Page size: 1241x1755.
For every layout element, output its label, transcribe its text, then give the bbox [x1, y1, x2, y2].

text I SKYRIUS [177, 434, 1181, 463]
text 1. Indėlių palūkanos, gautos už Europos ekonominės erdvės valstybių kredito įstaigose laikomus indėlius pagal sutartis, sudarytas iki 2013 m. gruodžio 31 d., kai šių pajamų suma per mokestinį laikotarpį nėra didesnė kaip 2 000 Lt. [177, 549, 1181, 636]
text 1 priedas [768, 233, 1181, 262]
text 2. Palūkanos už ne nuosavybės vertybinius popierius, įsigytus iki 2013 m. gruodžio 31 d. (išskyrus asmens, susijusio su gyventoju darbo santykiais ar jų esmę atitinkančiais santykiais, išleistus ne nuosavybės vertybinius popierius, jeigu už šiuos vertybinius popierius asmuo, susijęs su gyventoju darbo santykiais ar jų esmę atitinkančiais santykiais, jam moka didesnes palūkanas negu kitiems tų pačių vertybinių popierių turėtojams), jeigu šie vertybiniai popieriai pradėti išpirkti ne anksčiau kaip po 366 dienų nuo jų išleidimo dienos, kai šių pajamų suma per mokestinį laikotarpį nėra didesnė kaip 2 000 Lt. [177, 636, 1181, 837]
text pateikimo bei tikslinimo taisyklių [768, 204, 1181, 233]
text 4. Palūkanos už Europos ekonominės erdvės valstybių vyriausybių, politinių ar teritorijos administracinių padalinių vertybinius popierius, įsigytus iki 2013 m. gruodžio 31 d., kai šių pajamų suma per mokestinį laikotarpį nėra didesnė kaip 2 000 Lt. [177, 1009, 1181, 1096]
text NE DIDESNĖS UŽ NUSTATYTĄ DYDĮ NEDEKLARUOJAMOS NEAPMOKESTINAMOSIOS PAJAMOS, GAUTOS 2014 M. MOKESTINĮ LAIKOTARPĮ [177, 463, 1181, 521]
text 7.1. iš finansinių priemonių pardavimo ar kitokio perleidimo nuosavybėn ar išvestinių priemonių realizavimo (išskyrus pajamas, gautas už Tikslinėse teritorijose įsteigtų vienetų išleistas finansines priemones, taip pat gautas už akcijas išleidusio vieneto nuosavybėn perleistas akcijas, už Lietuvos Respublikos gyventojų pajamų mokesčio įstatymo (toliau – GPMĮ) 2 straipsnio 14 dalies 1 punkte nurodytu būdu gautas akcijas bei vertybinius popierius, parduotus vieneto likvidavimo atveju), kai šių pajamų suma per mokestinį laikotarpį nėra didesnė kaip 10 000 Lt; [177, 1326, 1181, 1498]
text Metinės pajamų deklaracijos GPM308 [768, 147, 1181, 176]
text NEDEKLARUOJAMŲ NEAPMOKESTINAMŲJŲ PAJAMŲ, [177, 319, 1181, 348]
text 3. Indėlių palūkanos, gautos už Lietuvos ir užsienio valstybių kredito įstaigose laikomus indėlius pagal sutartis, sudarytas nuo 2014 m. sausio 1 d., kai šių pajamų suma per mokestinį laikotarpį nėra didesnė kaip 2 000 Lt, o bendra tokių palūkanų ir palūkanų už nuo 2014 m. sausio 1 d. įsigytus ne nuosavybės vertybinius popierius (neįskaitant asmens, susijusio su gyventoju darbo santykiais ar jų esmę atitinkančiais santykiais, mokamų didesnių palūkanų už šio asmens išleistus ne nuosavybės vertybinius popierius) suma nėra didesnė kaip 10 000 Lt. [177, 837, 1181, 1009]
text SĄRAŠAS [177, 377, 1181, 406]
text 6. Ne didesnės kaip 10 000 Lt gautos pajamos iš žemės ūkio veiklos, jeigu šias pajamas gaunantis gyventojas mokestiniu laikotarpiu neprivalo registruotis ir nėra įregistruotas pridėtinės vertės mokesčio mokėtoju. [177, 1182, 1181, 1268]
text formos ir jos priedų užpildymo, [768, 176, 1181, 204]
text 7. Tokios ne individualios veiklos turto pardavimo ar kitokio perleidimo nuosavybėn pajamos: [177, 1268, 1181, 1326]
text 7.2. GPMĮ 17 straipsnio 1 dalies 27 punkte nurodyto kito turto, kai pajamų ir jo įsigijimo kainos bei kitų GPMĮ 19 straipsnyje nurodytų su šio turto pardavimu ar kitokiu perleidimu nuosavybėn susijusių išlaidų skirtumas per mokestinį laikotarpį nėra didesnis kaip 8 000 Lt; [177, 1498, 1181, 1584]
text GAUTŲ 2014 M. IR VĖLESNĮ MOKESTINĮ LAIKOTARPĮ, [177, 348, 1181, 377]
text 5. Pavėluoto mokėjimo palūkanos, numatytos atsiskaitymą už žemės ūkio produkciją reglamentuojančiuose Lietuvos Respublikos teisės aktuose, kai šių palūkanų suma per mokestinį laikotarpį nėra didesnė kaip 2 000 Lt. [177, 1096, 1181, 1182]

§ **Your objective**: Reproduce the entry above verbatim, line by line.

§ **Solution for this task**:
Page size: 1241x1755.
For every layout element, output its label, transcribe its text, then give the bbox [x1, y1, x2, y2].

text I SKYRIUS [177, 434, 1181, 463]
text 1. Indėlių palūkanos, gautos už Europos ekonominės erdvės valstybių kredito įstaigose laikomus indėlius pagal sutartis, sudarytas iki 2013 m. gruodžio 31 d., kai šių pajamų suma per mokestinį laikotarpį nėra didesnė kaip 2 000 Lt. [177, 549, 1181, 636]
text 1 priedas [768, 233, 1181, 262]
text 2. Palūkanos už ne nuosavybės vertybinius popierius, įsigytus iki 2013 m. gruodžio 31 d. (išskyrus asmens, susijusio su gyventoju darbo santykiais ar jų esmę atitinkančiais santykiais, išleistus ne nuosavybės vertybinius popierius, jeigu už šiuos vertybinius popierius asmuo, susijęs su gyventoju darbo santykiais ar jų esmę atitinkančiais santykiais, jam moka didesnes palūkanas negu kitiems tų pačių vertybinių popierių turėtojams), jeigu šie vertybiniai popieriai pradėti išpirkti ne anksčiau kaip po 366 dienų nuo jų išleidimo dienos, kai šių pajamų suma per mokestinį laikotarpį nėra didesnė kaip 2 000 Lt. [177, 636, 1181, 837]
text pateikimo bei tikslinimo taisyklių [768, 204, 1181, 233]
text 4. Palūkanos už Europos ekonominės erdvės valstybių vyriausybių, politinių ar teritorijos administracinių padalinių vertybinius popierius, įsigytus iki 2013 m. gruodžio 31 d., kai šių pajamų suma per mokestinį laikotarpį nėra didesnė kaip 2 000 Lt. [177, 1009, 1181, 1096]
text NE DIDESNĖS UŽ NUSTATYTĄ DYDĮ NEDEKLARUOJAMOS NEAPMOKESTINAMOSIOS PAJAMOS, GAUTOS 2014 M. MOKESTINĮ LAIKOTARPĮ [177, 463, 1181, 521]
text 7.1. iš finansinių priemonių pardavimo ar kitokio perleidimo nuosavybėn ar išvestinių priemonių realizavimo (išskyrus pajamas, gautas už Tikslinėse teritorijose įsteigtų vienetų išleistas finansines priemones, taip pat gautas už akcijas išleidusio vieneto nuosavybėn perleistas akcijas, už Lietuvos Respublikos gyventojų pajamų mokesčio įstatymo (toliau – GPMĮ) 2 straipsnio 14 dalies 1 punkte nurodytu būdu gautas akcijas bei vertybinius popierius, parduotus vieneto likvidavimo atveju), kai šių pajamų suma per mokestinį laikotarpį nėra didesnė kaip 10 000 Lt; [177, 1326, 1181, 1498]
text Metinės pajamų deklaracijos GPM308 [768, 147, 1181, 176]
text NEDEKLARUOJAMŲ NEAPMOKESTINAMŲJŲ PAJAMŲ, [177, 319, 1181, 348]
text 3. Indėlių palūkanos, gautos už Lietuvos ir užsienio valstybių kredito įstaigose laikomus indėlius pagal sutartis, sudarytas nuo 2014 m. sausio 1 d., kai šių pajamų suma per mokestinį laikotarpį nėra didesnė kaip 2 000 Lt, o bendra tokių palūkanų ir palūkanų už nuo 2014 m. sausio 1 d. įsigytus ne nuosavybės vertybinius popierius (neįskaitant asmens, susijusio su gyventoju darbo santykiais ar jų esmę atitinkančiais santykiais, mokamų didesnių palūkanų už šio asmens išleistus ne nuosavybės vertybinius popierius) suma nėra didesnė kaip 10 000 Lt. [177, 837, 1181, 1009]
text SĄRAŠAS [177, 377, 1181, 406]
text 6. Ne didesnės kaip 10 000 Lt gautos pajamos iš žemės ūkio veiklos, jeigu šias pajamas gaunantis gyventojas mokestiniu laikotarpiu neprivalo registruotis ir nėra įregistruotas pridėtinės vertės mokesčio mokėtoju. [177, 1182, 1181, 1268]
text formos ir jos priedų užpildymo, [768, 176, 1181, 204]
text 7. Tokios ne individualios veiklos turto pardavimo ar kitokio perleidimo nuosavybėn pajamos: [177, 1268, 1181, 1326]
text 7.2. GPMĮ 17 straipsnio 1 dalies 27 punkte nurodyto kito turto, kai pajamų ir jo įsigijimo kainos bei kitų GPMĮ 19 straipsnyje nurodytų su šio turto pardavimu ar kitokiu perleidimu nuosavybėn susijusių išlaidų skirtumas per mokestinį laikotarpį nėra didesnis kaip 8 000 Lt; [177, 1498, 1181, 1584]
text GAUTŲ 2014 M. IR VĖLESNĮ MOKESTINĮ LAIKOTARPĮ, [177, 348, 1181, 377]
text 5. Pavėluoto mokėjimo palūkanos, numatytos atsiskaitymą už žemės ūkio produkciją reglamentuojančiuose Lietuvos Respublikos teisės aktuose, kai šių palūkanų suma per mokestinį laikotarpį nėra didesnė kaip 2 000 Lt. [177, 1096, 1181, 1182]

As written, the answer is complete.